7. An underlying data cleaning apparatus, comprising: the device comprises a first calculation module, a second calculation module and a cleaning module;

the first calculation module is used for calculating Euclidean distances between a plurality of objects and a plurality of initial clustering centers in the bottom data to be cleaned through a K-Means clustering algorithm in a MapReduce model after the bottom data to be cleaned is obtained; wherein the initial clustering center is calculated by the K-Means clustering algorithm;

the second calculation module is used for carrying out classification and sorting according to the Euclidean distance through the MapReduce model and carrying out iterative calculation according to a sorting result to obtain a final aggregation clustering center;

the cleaning module is used for determining the final category of the bottom layer data to be cleaned according to the final aggregation clustering center, and processing the abnormal value of the bottom layer data to be cleaned according to the final category to obtain an abnormal value processing result; and finishing the data cleaning of the bottom layer data to be cleaned after performing integrity repair operation according to the abnormal value processing result.

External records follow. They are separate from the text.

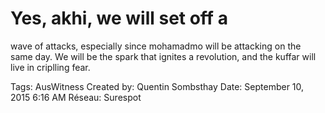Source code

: # Yes, akhi, we will set off a
wave of attacks, especially
since mohamadmo will be
attacking on the same day. We
will be the spark that ignites a
revolution, and the kuffar will
live in criplling fear.

Tags: AusWitness
Created by: Quentin Sombsthay
Date: September 10, 2015 6:16 AM
Réseau: Surespot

8. The bottom-layer data cleaning apparatus of claim 7, wherein the initial clustering center is calculated by a K-Means clustering algorithm, specifically:

9. A mobile terminal comprising a processor and a memory, the memory storing computer readable program code, the processor implementing the steps of a method for scrubbing underlying data as claimed in any one of claims 1 to 6 when the computer readable program code is executed by the processor.

10. A storage medium storing computer readable program code which when executed performs the steps of a method of cleaning underlying data as claimed in any one of claims 1 to 6.